Labaik Allahumma Labaik. Panggilan haji kembali tiba. Jamaah
haji Indonesia sudah mulai diberangkatkan menuju tanah suci Makkah serta
menjadi tetamu Allah SWT. Momen haji adalah momen yang mampu
memberikan inspirasi bagi kemajuan kemanusiaan.
Proses ini
ditandai dengan jutaan manusia berbondong-bondong ke baitul Ka’bah,
simbol pemersatu umat Islam. Dalam ritual haji, manusia diperlakukan
secara sama dan adil, tanpa melihat ras, suku dan latarbelakang dunia
lainnya. Harkat dan martabat mereka sebagai manusia adalah sama. Hak dan
kewajiban mereka sebagai hamba juga sama. Tujuan dan arah perjuangan
hidup mereka hakikatnya juga sama, yaitu berusaha meraih kebahagiaan
yang sejati abadi.
Itulah sesungguhnya yang menjadi hikmah dan
tujuan utama di syariatkannya ibadah haji.

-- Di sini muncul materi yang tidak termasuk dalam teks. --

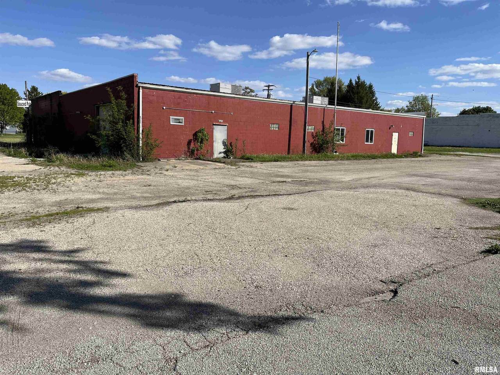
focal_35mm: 26
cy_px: 188
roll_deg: -1.1
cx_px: 250
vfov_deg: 53.1
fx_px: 376
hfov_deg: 67.3
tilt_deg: -6.8
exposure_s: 1/4651
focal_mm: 5.1
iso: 50
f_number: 1.6
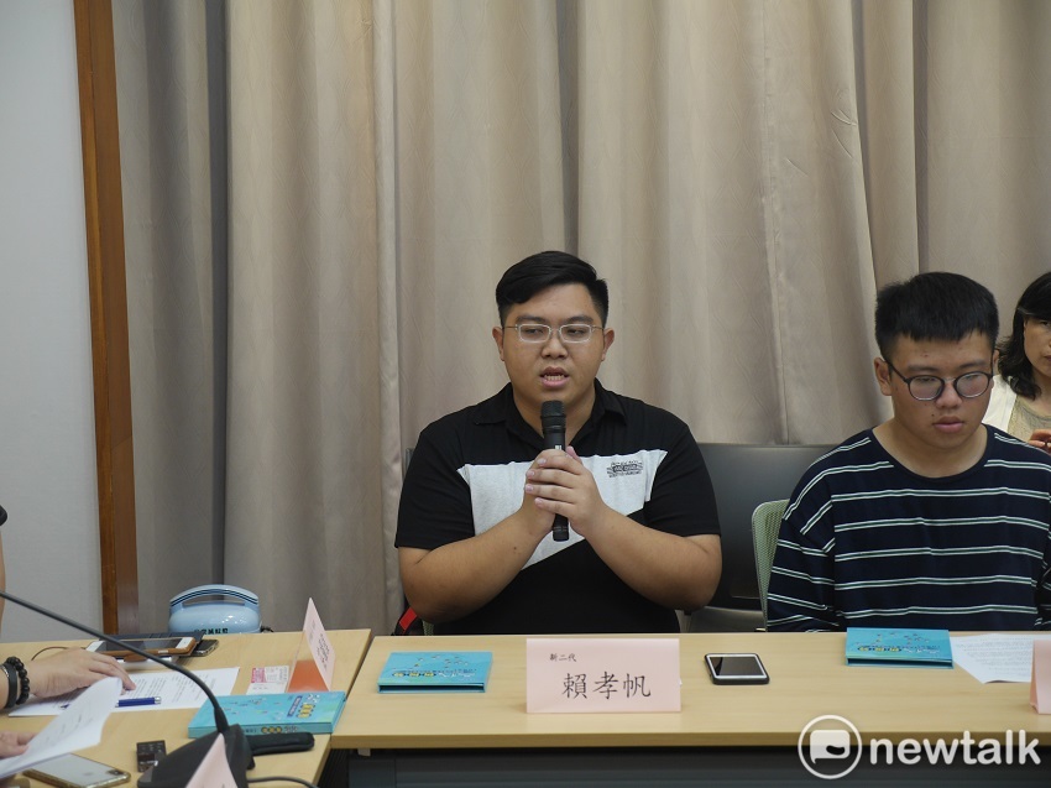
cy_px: 394
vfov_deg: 21.0
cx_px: 526
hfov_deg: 27.8
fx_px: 2125
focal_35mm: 70
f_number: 2.8
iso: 500
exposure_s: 1/80
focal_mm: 35
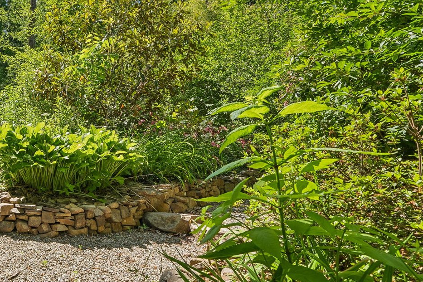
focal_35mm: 27
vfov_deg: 47.7
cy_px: 117
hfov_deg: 56.4
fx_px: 317
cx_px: 29
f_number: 10
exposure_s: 1/80
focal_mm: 14
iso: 100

Dalam bahasa Alquran, hikmah
dan tujuan ibadah haji - yang merupakan puncak tertinggi ajaran rukun
Islam – diungkapakan dengan istilah liyasyhaduu manaafi`a lahum, yaitu
untuk “menyaksikan” kemanfaatan-kemanfaatan duniawi dan ukhrawi
(kebahagiaan sejati) yang mahadasyat yang akan terus mengalir dan
menjadi “milik” mereka yang berhasil menunaikan haji secara mabrur (QS.
Al-Hajj 22:28)
Secara etimologis, sebagaimana dikemukan Ibn
Mandzur dalam kitabnya, Lisaan al-Arab, kata hajj antara lain berarti
“menuju pada target tertentu” (al-qashd). Lebih spesifik lagi,
al-Ishfahani dalam kitabnya, Mufradaat Alfaadz al-Qur`aan, menjelaskan
pengertian hajj sebagai “menuju kepada target tertentu untuk dikunjungi”
(al-qashd li al-ziyarah). Dari situlah muncul istilah haji
dalam Islam yang berasal diambil dari kalimat hajj al-bait atau
“berkunjung ke baitullah”, yaitu kunjungan khusus ke Masjidil Haram
dengan tujuan menunaikan manasik haji (QS. Ali `Imran 3:97).
Ditilik dari segi filosofis makna kata (fiqh qiyaas al-lughah),
kata hajj yang dibentuk oleh rangkaian tiga huruf dasar haa`jiim, jiim
pada hakikatnya menunjukan simpul makna dasar yang menggambarkan
“keberadaan sesuatu yang bisa dijadikan landasan, sandaran, atau fokus
perhatian” (ma u`tumida`alaihi) atau “berproses menuju landasan,
sandaran, atau fokus perhatian” (al-i`timaad).
Misalnya, kata
hujjah yang memiliki arti dasar argumentasi (al-daliil) atau bukti
kebenaran (al-burhaan). Begitu juga kata mahajjah yang berarti jalan
terbuka yang arah-arahnya (al-thariiq al-jaaddah). Disebut demikian
karena jalan tersebut bisa dijadikan sandaran untuk sampai pada alamat
yang dituju. Atau kata hajj (al-syijaaj) yang memiliki arti memeriksa
luka di kepala secara teliti, terfokus, dan penuh perhatian untuk
keperluan pengobatan serta penyembuhan.
Jadi, substansi haji
adalah mencari dan mengukuhkan sandaran atau landasan yang hakiki begi
kehidupan menuju kebahagiaan sejati yang merupakan fokus perhatian dan
target pencarian yang dituju oleh seluruh umat manusia.. Karena itu,
banyak ulama menyebutkan, haji mabrur adalah yang disertai dengan
tanda-tanda ke-mabrur-an setelah berhaji, diantaranya akhlak dan amal
perbuatannya menjadi lebih baik daripada sebelumnya.